Unnamed: 0,College,ranking,state,city,zip
0,Princeton University,0,NJ,Princeton,8544
1,Columbia University,1,NY,New York,10027
2,Harvard University,2,MA,Cambridge,2138
3,Massachusetts Institute of Technology,3,MA,Cambridge,2139
4,Yale University,4,CT,New Haven,6520


### Merge
Inner, as manually filling in the rest will take too much work.

In [111]:
vacc_mandates_top = college_rankings.merge(vacc_mandates, on='College', how='inner')
vacc_mandates_top.shape

(162, 14)

In [115]:
vacc_mandates_top.head()

Unnamed: 0,College,ranking,state,city,zip,announce_date,Type,State,all_employee_vacc,some_employee_vacc,all_students_vacc,res_students_vacc,booster,state_pol
0,Princeton University,0,NJ,Princeton,8544,2021-04-20,Private,NJ,1,0,1,0,1,D
1,Columbia University,1,NY,New York,10027,2021-04-19,Private,NY,1,0,1,0,1,D
2,Harvard University,2,MA,Cambridge,2138,2021-05-05,Private,MA,1,0,1,0,1,D
3,Massachusetts Institute of Technology,3,MA,Cambridge,2139,2021-04-30,Private,MA,1,0,1,0,1,D
4,Yale University,4,CT,New Haven,6520,2021-04-19,Private,CT,1,0,1,0,0,D


In [122]:
vacc_mandates['announce_date'].idxmin()

732

Lost over half of colleges; however, this is more data than before so it's ok. Now, save this dataframe, then apply same functions as I did in "Analyzing Covid Decision Dates," running my script instead of another notebook.

In [118]:
# vacc_mandates_top.to_csv('vacc_mandates_top.csv', index=False)

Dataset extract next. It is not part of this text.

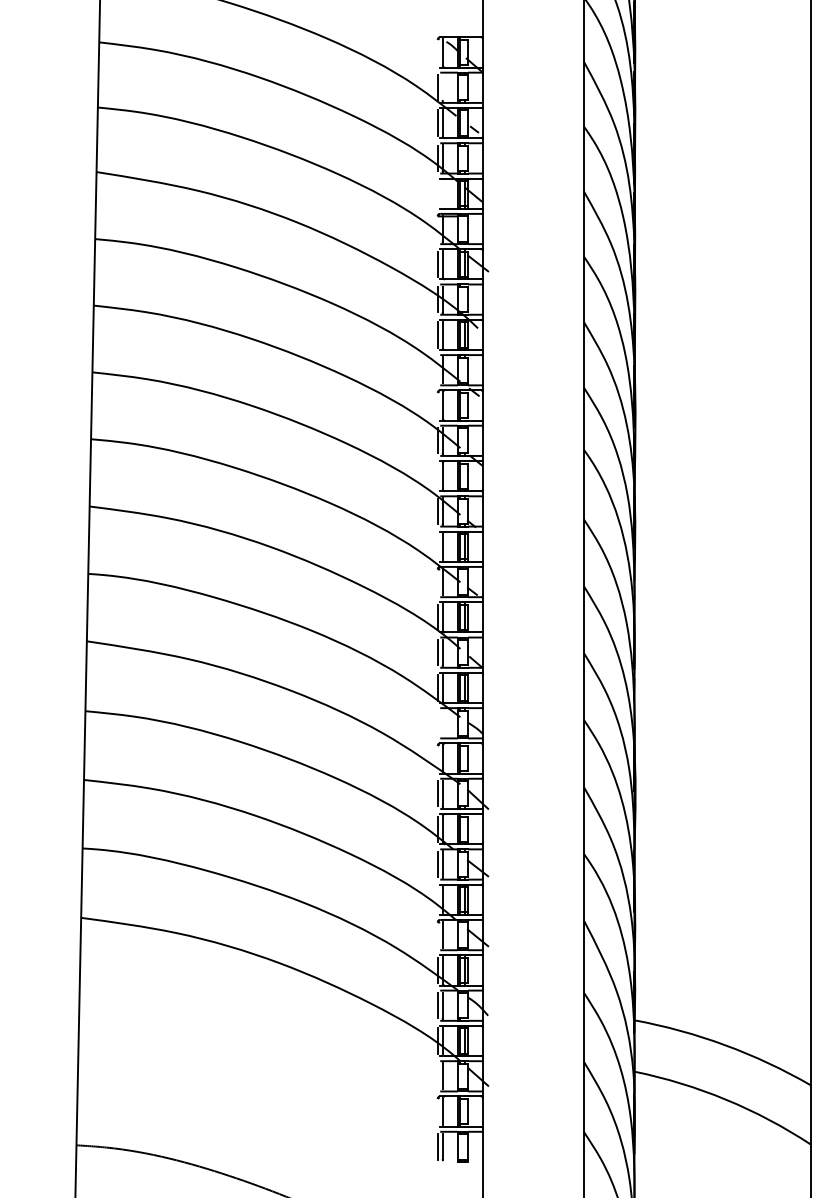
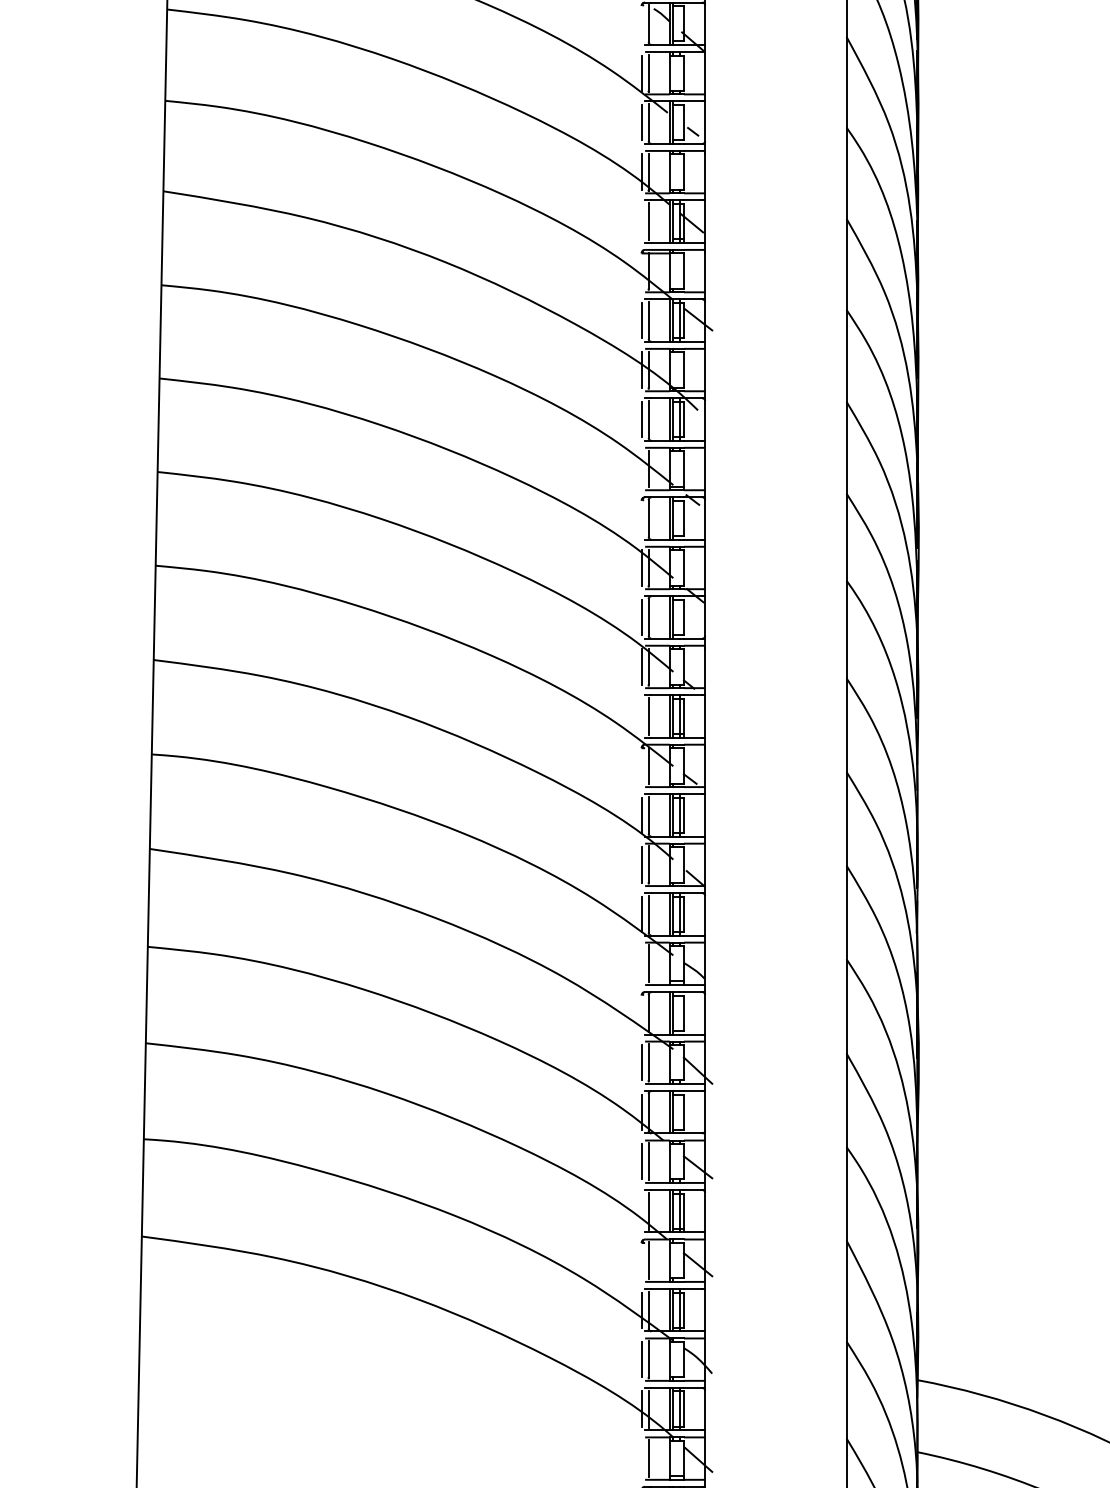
line: (442, 87) -> (648, 72), added
line: (442, 193) -> (648, 221), added
line: (437, 475) -> (641, 616), added
line: (442, 723) -> (648, 964), added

Result from running cleaning script

In [128]:
vacc_mandates_cleaned = pd.read_csv('vacc_mandates_cleaned.csv')
vacc_mandates_cleaned.head()

Unnamed: 0,College,ranking,state,city,zip,announce_date,Type,State,all_employee_vacc,some_employee_vacc,...,state_fips,STCOUNTYFP,county_fips,county_fips_str,median_income,total_population,avg_hhsize,avg_community_level,political_control_state,county_vote_diff
0,Princeton University,0,NJ,Princeton,8544,19.0,Private,NJ,1,0,...,34,34021,21,21,37223.0,368085.0,2.46,0.62766,Dem,0.374257
1,Columbia University,1,NY,New York,10027,18.0,Private,NY,1,0,...,36,36061,61,61,52409.0,1629153.0,2.07,0.535047,Dem,0.768507
2,New York University,27,NY,New York,10012,22.0,Private,NY,1,0,...,36,36061,61,61,52409.0,1629153.0,2.07,0.535047,Dem,0.768507
3,Fordham University,67,NY,New York,10023,15.0,Private,NY,1,0,...,36,36061,61,61,52409.0,1629153.0,2.07,0.535047,Dem,0.768507
4,Yeshiva University,73,NY,New York,10033,33.0,Private,NY,0,0,...,36,36061,61,61,52409.0,1629153.0,2.07,0.535047,Dem,0.768507


Check nulls

In [132]:
vacc_mandates_cleaned[['median_income', 'total_population', 'avg_hhsize', 'avg_community_level', 'political_control_state', 'county_vote_diff']].isna().sum()

median_income              0
total_population           0
avg_hhsize                 0
avg_community_level        0
political_control_state    0
county_vote_diff           0
dtype: int64

No nulls so I can move on to a bit more preprocessing and then applying machine learning models.